*** ENTRIES SUPPLIED

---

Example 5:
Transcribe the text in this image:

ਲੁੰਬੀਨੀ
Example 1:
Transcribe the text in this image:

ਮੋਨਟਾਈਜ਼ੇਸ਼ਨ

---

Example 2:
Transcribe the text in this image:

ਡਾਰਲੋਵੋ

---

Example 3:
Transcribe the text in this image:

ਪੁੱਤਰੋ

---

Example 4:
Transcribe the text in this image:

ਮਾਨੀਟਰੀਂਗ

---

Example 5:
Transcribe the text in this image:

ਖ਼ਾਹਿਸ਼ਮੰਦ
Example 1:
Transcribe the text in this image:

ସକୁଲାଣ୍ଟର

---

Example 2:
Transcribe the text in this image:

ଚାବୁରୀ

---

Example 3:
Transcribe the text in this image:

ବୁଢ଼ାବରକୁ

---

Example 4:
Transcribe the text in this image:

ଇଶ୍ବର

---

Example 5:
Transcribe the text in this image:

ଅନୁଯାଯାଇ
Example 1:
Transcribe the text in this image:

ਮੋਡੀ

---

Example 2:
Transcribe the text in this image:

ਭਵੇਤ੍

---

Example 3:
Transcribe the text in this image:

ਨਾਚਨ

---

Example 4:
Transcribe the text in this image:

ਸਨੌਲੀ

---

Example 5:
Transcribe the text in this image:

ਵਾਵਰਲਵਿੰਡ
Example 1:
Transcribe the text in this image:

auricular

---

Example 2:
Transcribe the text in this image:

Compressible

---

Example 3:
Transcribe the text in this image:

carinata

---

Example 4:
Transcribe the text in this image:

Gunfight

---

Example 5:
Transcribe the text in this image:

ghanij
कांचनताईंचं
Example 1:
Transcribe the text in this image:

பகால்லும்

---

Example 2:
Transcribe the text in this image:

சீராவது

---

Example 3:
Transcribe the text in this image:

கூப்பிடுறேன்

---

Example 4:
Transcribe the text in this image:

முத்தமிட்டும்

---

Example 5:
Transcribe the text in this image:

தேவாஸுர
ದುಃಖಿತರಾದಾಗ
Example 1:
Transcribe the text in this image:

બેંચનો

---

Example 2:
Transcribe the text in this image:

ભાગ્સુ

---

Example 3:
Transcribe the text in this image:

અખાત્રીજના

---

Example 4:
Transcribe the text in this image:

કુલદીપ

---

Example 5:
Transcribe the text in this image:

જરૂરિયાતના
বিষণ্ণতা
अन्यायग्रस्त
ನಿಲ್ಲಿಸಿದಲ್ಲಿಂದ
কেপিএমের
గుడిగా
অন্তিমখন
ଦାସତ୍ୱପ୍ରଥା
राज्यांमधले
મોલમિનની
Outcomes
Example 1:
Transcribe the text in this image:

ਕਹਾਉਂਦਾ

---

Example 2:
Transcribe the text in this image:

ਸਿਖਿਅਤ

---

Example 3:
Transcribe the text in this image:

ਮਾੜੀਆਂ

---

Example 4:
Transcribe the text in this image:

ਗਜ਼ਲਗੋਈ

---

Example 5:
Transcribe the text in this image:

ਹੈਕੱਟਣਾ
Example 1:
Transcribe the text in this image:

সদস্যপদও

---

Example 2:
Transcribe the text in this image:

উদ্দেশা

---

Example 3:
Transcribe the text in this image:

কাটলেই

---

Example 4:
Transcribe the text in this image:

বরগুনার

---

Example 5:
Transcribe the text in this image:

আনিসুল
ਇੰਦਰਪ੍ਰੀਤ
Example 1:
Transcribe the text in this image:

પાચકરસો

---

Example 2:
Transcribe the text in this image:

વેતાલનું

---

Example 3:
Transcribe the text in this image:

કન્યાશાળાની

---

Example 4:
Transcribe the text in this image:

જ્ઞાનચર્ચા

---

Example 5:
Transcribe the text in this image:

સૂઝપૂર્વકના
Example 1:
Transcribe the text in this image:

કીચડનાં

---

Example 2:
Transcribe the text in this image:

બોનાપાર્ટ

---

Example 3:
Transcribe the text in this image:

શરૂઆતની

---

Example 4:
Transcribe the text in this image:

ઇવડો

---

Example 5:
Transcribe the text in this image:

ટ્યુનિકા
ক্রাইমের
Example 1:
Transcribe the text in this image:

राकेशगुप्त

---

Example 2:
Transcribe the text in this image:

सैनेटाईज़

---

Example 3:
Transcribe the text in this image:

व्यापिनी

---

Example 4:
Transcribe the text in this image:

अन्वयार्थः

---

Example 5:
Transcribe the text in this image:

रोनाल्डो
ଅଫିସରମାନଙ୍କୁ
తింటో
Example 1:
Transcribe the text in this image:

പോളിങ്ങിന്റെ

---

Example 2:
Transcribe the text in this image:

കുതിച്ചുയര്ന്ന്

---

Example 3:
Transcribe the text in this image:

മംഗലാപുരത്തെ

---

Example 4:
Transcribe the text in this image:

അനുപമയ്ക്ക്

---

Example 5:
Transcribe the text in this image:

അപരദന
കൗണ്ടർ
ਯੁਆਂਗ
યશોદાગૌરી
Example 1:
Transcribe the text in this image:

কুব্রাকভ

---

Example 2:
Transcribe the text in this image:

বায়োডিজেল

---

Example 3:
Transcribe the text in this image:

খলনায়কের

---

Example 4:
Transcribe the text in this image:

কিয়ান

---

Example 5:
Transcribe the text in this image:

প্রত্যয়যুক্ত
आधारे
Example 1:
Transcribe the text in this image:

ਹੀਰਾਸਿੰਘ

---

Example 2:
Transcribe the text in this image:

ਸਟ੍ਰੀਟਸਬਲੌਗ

******

[PROBLEM DETAILS]:
Repeat all the lines above, keeping them exactly as they are.

[EXERCISE SOLUTION]:
---

Example 5:
Transcribe the text in this image:

ਲੁੰਬੀਨੀ
Example 1:
Transcribe the text in this image:

ਮੋਨਟਾਈਜ਼ੇਸ਼ਨ

---

Example 2:
Transcribe the text in this image:

ਡਾਰਲੋਵੋ

---

Example 3:
Transcribe the text in this image:

ਪੁੱਤਰੋ

---

Example 4:
Transcribe the text in this image:

ਮਾਨੀਟਰੀਂਗ

---

Example 5:
Transcribe the text in this image:

ਖ਼ਾਹਿਸ਼ਮੰਦ
Example 1:
Transcribe the text in this image:

ସକୁଲାଣ୍ଟର

---

Example 2:
Transcribe the text in this image:

ଚାବୁରୀ

---

Example 3:
Transcribe the text in this image:

ବୁଢ଼ାବରକୁ

---

Example 4:
Transcribe the text in this image:

ଇଶ୍ବର

---

Example 5:
Transcribe the text in this image:

ଅନୁଯାଯାଇ
Example 1:
Transcribe the text in this image:

ਮੋਡੀ

---

Example 2:
Transcribe the text in this image:

ਭਵੇਤ੍

---

Example 3:
Transcribe the text in this image:

ਨਾਚਨ

---

Example 4:
Transcribe the text in this image:

ਸਨੌਲੀ

---

Example 5:
Transcribe the text in this image:

ਵਾਵਰਲਵਿੰਡ
Example 1:
Transcribe the text in this image:

auricular

---

Example 2:
Transcribe the text in this image:

Compressible

---

Example 3:
Transcribe the text in this image:

carinata

---

Example 4:
Transcribe the text in this image:

Gunfight

---

Example 5:
Transcribe the text in this image:

ghanij
कांचनताईंचं
Example 1:
Transcribe the text in this image:

பகால்லும்

---

Example 2:
Transcribe the text in this image:

சீராவது

---

Example 3:
Transcribe the text in this image:

கூப்பிடுறேன்

---

Example 4:
Transcribe the text in this image:

முத்தமிட்டும்

---

Example 5:
Transcribe the text in this image:

தேவாஸுர
ದುಃಖಿತರಾದಾಗ
Example 1:
Transcribe the text in this image:

બેંચનો

---

Example 2:
Transcribe the text in this image:

ભાગ્સુ

---

Example 3:
Transcribe the text in this image:

અખાત્રીજના

---

Example 4:
Transcribe the text in this image:

કુલદીપ

---

Example 5:
Transcribe the text in this image:

જરૂરિયાતના
বিষণ্ণতা
अन्यायग्रस्त
ನಿಲ್ಲಿಸಿದಲ್ಲಿಂದ
কেপিএমের
గుడిగా
অন্তিমখন
ଦାସତ୍ୱପ୍ରଥା
राज्यांमधले
મોલમિનની
Outcomes
Example 1:
Transcribe the text in this image:

ਕਹਾਉਂਦਾ

---

Example 2:
Transcribe the text in this image:

ਸਿਖਿਅਤ

---

Example 3:
Transcribe the text in this image:

ਮਾੜੀਆਂ

---

Example 4:
Transcribe the text in this image:

ਗਜ਼ਲਗੋਈ

---

Example 5:
Transcribe the text in this image:

ਹੈਕੱਟਣਾ
Example 1:
Transcribe the text in this image:

সদস্যপদও

---

Example 2:
Transcribe the text in this image:

উদ্দেশা

---

Example 3:
Transcribe the text in this image:

কাটলেই

---

Example 4:
Transcribe the text in this image:

বরগুনার

---

Example 5:
Transcribe the text in this image:

আনিসুল
ਇੰਦਰਪ੍ਰੀਤ
Example 1:
Transcribe the text in this image:

પાચકરસો

---

Example 2:
Transcribe the text in this image:

વેતાલનું

---

Example 3:
Transcribe the text in this image:

કન્યાશાળાની

---

Example 4:
Transcribe the text in this image:

જ્ઞાનચર્ચા

---

Example 5:
Transcribe the text in this image:

સૂઝપૂર્વકના
Example 1:
Transcribe the text in this image:

કીચડનાં

---

Example 2:
Transcribe the text in this image:

બોનાપાર્ટ

---

Example 3:
Transcribe the text in this image:

શરૂઆતની

---

Example 4:
Transcribe the text in this image:

ઇવડો

---

Example 5:
Transcribe the text in this image:

ટ્યુનિકા
ক্রাইমের
Example 1:
Transcribe the text in this image:

राकेशगुप्त

---

Example 2:
Transcribe the text in this image:

सैनेटाईज़

---

Example 3:
Transcribe the text in this image:

व्यापिनी

---

Example 4:
Transcribe the text in this image:

अन्वयार्थः

---

Example 5:
Transcribe the text in this image:

रोनाल्डो
ଅଫିସରମାନଙ୍କୁ
తింటో
Example 1:
Transcribe the text in this image:

പോളിങ്ങിന്റെ

---

Example 2:
Transcribe the text in this image:

കുതിച്ചുയര്ന്ന്

---

Example 3:
Transcribe the text in this image:

മംഗലാപുരത്തെ

---

Example 4:
Transcribe the text in this image:

അനുപമയ്ക്ക്

---

Example 5:
Transcribe the text in this image:

അപരദന
കൗണ്ടർ
ਯੁਆਂਗ
યશોદાગૌરી
Example 1:
Transcribe the text in this image:

কুব্রাকভ

---

Example 2:
Transcribe the text in this image:

বায়োডিজেল

---

Example 3:
Transcribe the text in this image:

খলনায়কের

---

Example 4:
Transcribe the text in this image:

কিয়ান

---

Example 5:
Transcribe the text in this image:

প্রত্যয়যুক্ত
आधारे
Example 1:
Transcribe the text in this image:

ਹੀਰਾਸਿੰਘ

---

Example 2:
Transcribe the text in this image:

ਸਟ੍ਰੀਟਸਬਲੌਗ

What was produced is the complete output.